* TEXT PROVIDED *

**********

Personal information
- Date of birth: 31 May 1935
- Place of birth: Nuremberg, Germany
- Date of death: 27 August 2004 (aged 69)
- Place of death: Basel, Switzerland
- Position: Forward

Senior career*
- Years: Team / Apps / (Gls)
- 1953–1955: 1. FC Nürnberg
- 1955–1956: Bayern Hof
- 1956–1961: VfL Neustadt
- 1961–1962: Wormatia Worms
- 1962–1963: FK Pirmasens

Managerial career
- 1972: Togo
- 1979–1981: Julius Berger F.C.
- 1981: Nigeria
- 1984: Togo
- 1996–1997: Togo
- 1998–2000: Togo

= Gottlieb Göller =

German football player and manager (1935–2004)

Gottlieb Göller (31 May 1935 – 27 August 2004) was a German football player and manager.

==Playing career==
Göller played for 1. FC Nürnberg, Bayern Hof, VfL Neustadt, Wormatia Worms and FK Pirmasens.

**********

Stored dataset entries
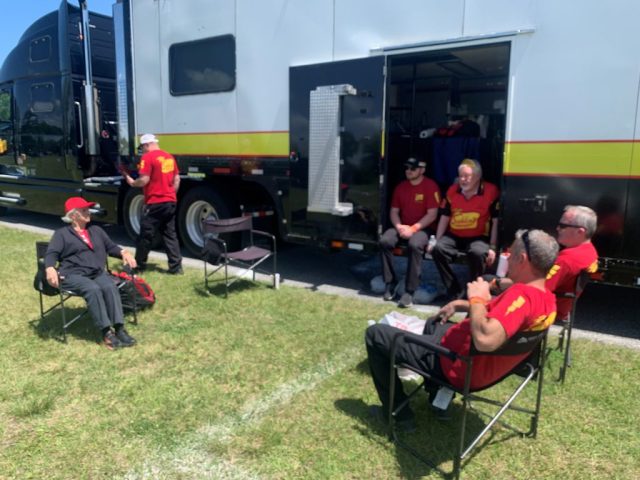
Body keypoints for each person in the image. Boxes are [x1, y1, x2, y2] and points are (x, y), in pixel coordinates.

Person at [365, 229, 558, 429]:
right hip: (477, 366)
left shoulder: (521, 296)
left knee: (376, 334)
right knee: (434, 322)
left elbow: (485, 340)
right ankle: (438, 400)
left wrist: (477, 298)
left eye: (510, 253)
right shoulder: (547, 299)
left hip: (458, 367)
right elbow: (498, 314)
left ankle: (399, 416)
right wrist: (460, 304)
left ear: (522, 259)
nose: (507, 258)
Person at [45, 197, 138, 350]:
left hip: (96, 272)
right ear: (73, 215)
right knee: (92, 289)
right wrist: (50, 268)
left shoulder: (96, 230)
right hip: (73, 275)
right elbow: (51, 253)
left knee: (109, 286)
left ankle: (119, 328)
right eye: (84, 210)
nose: (88, 212)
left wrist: (124, 252)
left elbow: (111, 247)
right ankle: (106, 332)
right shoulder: (61, 234)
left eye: (88, 209)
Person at [493, 205, 599, 321]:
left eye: (563, 226)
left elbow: (536, 288)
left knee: (488, 281)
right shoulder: (590, 251)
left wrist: (497, 283)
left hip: (546, 308)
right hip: (562, 304)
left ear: (580, 231)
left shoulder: (567, 260)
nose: (557, 228)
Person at [430, 158, 499, 300]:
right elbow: (445, 217)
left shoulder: (491, 191)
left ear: (477, 177)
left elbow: (496, 221)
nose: (462, 179)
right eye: (460, 176)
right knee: (438, 250)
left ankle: (474, 292)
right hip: (455, 234)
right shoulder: (452, 190)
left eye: (467, 176)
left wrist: (493, 246)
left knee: (477, 252)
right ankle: (454, 292)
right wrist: (436, 240)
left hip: (479, 235)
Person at [379, 157, 440, 308]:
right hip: (403, 225)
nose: (408, 171)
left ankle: (410, 290)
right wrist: (399, 226)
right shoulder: (401, 187)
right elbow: (394, 211)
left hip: (424, 228)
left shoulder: (431, 186)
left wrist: (413, 229)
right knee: (385, 241)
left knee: (414, 244)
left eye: (413, 168)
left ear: (422, 170)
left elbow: (432, 214)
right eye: (407, 168)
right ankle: (390, 282)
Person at [124, 133, 183, 274]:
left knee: (146, 235)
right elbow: (177, 179)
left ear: (146, 145)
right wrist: (171, 195)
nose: (142, 151)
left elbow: (144, 180)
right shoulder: (169, 157)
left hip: (155, 202)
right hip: (170, 201)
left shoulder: (147, 157)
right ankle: (176, 267)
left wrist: (133, 183)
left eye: (142, 148)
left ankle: (139, 265)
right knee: (170, 234)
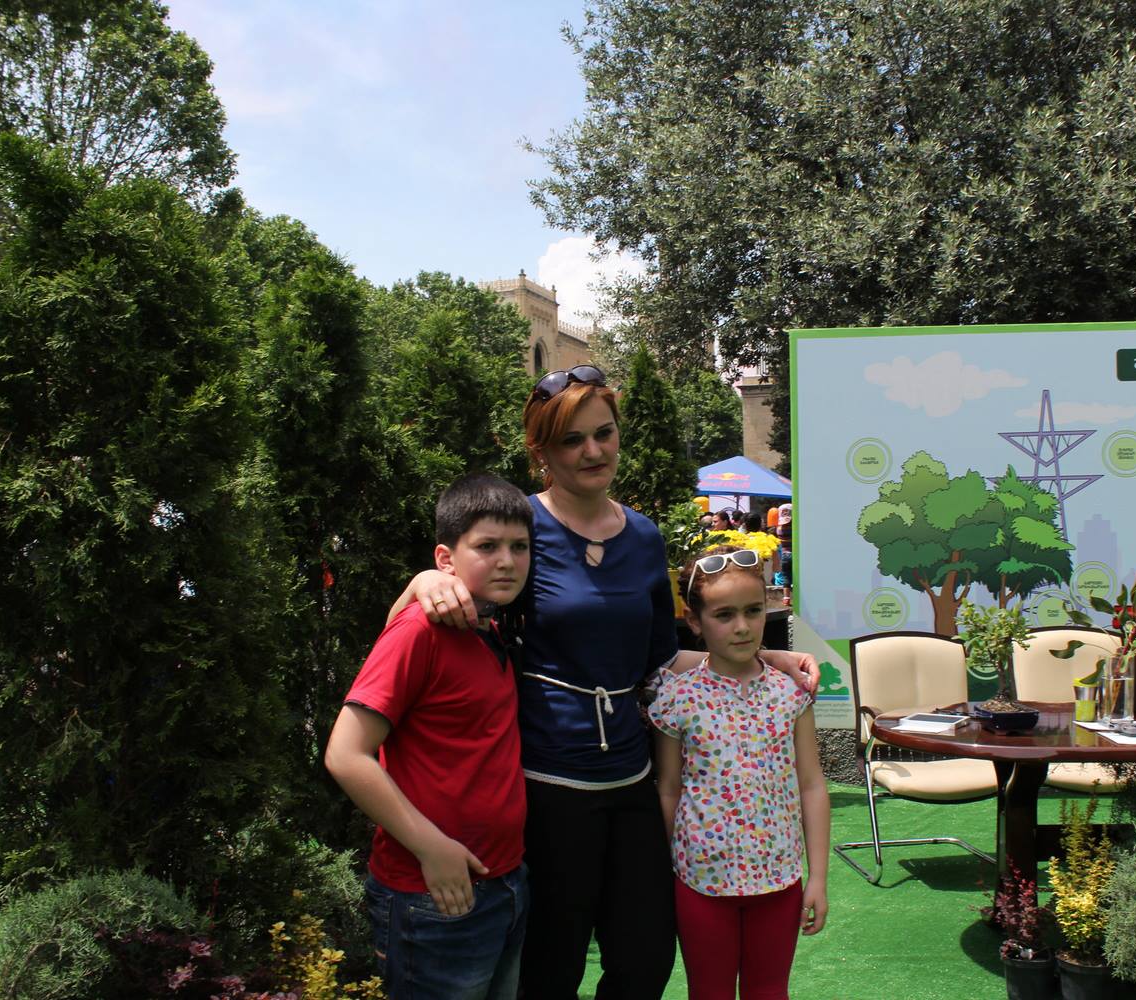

**********

Reproduce the Gottlieb Göller text verbatim between "- 1981: Nigeria" and "player and manager.", inclusive.

* REPLY *
- 1981: Nigeria
- 1984: Togo
- 1996–1997: Togo
- 1998–2000: Togo

= Gottlieb Göller =

German football player and manager (1935–2004)

Gottlieb Göller (31 May 1935 – 27 August 2004) was a German football player and manager.